* [EXTRAIT]:
= = = = =

Son retour porta dans la capitale une joie égale à la crainte dont on était délivré ; mais quoique les réjouissances publiques dussent laisser peu de soupçon au député de don Henri, il ne voulut faire aucune démarche qui put engager son maître, sans avoir examiné à loisir si tout ce qu’il voyait n’était pas une ruse concertée. Son nom était Gonzale ; il allait de maison en maison pour s’assurer de la disposition à l’égard du traité. On pénétra ses inquiétudes, et les caresses qu’il reçut achevèrent de les dissiper. Il prit même tant de goût pour ce nouveau genre de vie, qu’il oublia de s’en retourner au terme qu’on lui avait prescrit. Ce retardement inquiéta le cacique ; il laissa passer quelques jours, après lesquels, voulant être informé de ce qui pouvait arrêter Gonzale, il s’approcha de la ville d’Azua, presque seul en apparence, mais soutenu par ses cinquante braves qu’il avait placés dans un bois voisin. Sur l’avis qu’il fit donner dans la ville qu’il souhaitait de parler à quelqu’un des habitans, une centaine d’Espagnols vinrent bientôt à lui, et l’abordèrent avec toute l’ouverture de l’amitié. Il demanda des nouvelles de Gonzale. On lui dit que depuis quelques jours il avait passé par Azua, dans une caravelle, accompagné d’un officier castillan, nommé Pierre Roméro, qui était chargé d’un plein pouvoir de l’audience royale pour la ratification du traité. Cette assurance lui causant beaucoup de joie, il fit appeler ses gens ; on s’embrassa, et la paix fut célébrée par un nouveau festin, où don Henri, sous le prétexte d’une indisposition, se dispensa encore de toucher à rien. Dans son retour, ayant pris par Xaragua, nom qu’on donnait encore au lieu qui porte à présent celui de Léogane, il y trouva Gonzale et Roméro ; l’un qui lui confirma la sincérité des Espagnols dans le traité, et l’autre qui lui en remit la ratification avec de riches présens. Sur-le-champ il fit embarquer dans la caravelle un bon nombre de nègres fugitifs qu’il avait déjà fait arrêter ; et des deux côtés tous les ombrages s’évanouirent. Cependant il ne se hâta point de quitter ses montagnes, et les Espagnols étaient fort impatiens de l’en voir sortir.

= = = = =

* [CONTENU DES DONNÉES]:
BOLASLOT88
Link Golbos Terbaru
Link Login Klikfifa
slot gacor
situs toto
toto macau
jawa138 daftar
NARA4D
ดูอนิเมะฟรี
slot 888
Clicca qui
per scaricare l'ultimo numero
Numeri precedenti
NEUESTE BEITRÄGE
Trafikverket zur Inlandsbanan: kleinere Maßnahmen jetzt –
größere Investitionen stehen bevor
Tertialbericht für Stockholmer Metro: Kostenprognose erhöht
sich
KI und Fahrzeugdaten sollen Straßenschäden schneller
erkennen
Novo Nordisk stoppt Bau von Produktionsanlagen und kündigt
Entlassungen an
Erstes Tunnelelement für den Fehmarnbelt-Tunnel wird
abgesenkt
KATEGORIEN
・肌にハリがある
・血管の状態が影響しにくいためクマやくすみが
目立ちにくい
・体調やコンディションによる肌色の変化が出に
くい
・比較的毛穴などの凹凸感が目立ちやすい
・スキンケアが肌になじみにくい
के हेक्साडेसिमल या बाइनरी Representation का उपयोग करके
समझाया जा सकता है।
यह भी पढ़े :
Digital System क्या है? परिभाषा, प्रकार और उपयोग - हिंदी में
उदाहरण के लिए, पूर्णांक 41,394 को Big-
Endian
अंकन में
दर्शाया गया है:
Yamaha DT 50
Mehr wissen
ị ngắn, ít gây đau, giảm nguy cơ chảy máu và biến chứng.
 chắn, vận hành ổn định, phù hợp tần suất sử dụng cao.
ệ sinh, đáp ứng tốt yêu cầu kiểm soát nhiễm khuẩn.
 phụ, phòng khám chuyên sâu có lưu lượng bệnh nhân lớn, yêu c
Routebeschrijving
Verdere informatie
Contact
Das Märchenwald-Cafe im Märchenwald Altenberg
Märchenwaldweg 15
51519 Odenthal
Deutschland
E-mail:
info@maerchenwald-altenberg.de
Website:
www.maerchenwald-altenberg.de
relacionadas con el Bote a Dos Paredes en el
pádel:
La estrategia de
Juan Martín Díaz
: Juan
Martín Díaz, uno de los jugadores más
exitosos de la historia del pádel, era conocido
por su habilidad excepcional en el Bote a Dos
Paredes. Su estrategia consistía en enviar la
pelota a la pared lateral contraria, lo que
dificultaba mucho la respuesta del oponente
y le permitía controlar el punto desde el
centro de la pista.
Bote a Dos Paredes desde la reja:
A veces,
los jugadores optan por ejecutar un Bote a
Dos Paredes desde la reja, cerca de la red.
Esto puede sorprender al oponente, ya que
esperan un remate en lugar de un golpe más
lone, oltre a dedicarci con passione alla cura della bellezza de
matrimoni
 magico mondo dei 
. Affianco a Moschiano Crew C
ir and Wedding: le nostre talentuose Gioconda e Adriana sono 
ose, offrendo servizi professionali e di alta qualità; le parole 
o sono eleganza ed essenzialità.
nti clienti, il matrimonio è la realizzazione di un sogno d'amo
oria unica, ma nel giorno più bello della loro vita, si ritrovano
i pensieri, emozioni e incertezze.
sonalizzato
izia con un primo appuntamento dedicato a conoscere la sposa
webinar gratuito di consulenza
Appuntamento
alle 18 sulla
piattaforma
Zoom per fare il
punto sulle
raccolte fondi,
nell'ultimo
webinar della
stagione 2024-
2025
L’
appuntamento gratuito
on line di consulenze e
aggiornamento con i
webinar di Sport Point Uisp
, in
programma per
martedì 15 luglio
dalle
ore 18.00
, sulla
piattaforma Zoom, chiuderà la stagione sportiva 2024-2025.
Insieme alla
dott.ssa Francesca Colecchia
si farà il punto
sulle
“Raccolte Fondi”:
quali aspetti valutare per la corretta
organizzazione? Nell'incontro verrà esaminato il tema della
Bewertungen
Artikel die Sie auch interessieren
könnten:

= = = = =

* [CONSIGNE A]:
Dans l'extrait sur don Henri et le traité avec les Espagnols, quel est le nom de l'officier castillan chargé de ratifier ce traité ?
* [CONSIGNE B]:
Poursuivez l'extrait sur don Henri et le traité avec les Espagnols au-delà de sa dernière phrase.
Les lignes n'ont aucun lien avec l'extrait.

* [ZONE DE RÉPONSE A]:
Il se nommait Pierre Roméro.

* [ZONE DE RÉPONSE B]:
Il en sortit enfin, mais ce ne fut qu’après avoir consommé les vivres dont il avait fait de grandes provisions : il se rendit ensuite à San-Domingo, où il signa la paix, qui n’avait encore été signée que par ses députés. On lui laissa choisir un lieu pour s’y établir avec le reste de sa nation, dont il fut déclaré prince héréditaire, exempt de tribut, avec la seule sujétion de rendre hommage à l’empereur et à ses successeurs, rois de Castille, lorsqu’il en serait sommé. Il se retira dans un lieu nommé Boya, à treize ou quatorze lieues de la capitale, vers le nord-est. Tous les Américains qui purent prouver leur descendance des premiers habitans de l’île eurent la permission de le suivre, et leur postérité subsista toujours au même lieu avec la jouissance des mêmes privilèges. Leur prince, qui prenait le titre de cacique de l’île d’Haïti, jugeait et condamnait à la mort ; mais l’appel était ouvert à l’audience royale. Ils étaient environ quatre mille lorsqu’ils furent ainsi rassemblés ; mais ce nombre diminua par degrés, de manière qu’en 1718, on le disait réduit à trente hommes et cinquante ou soixante femmes, et peut-être n’en reste-t-il plus de traces aujourd’hui.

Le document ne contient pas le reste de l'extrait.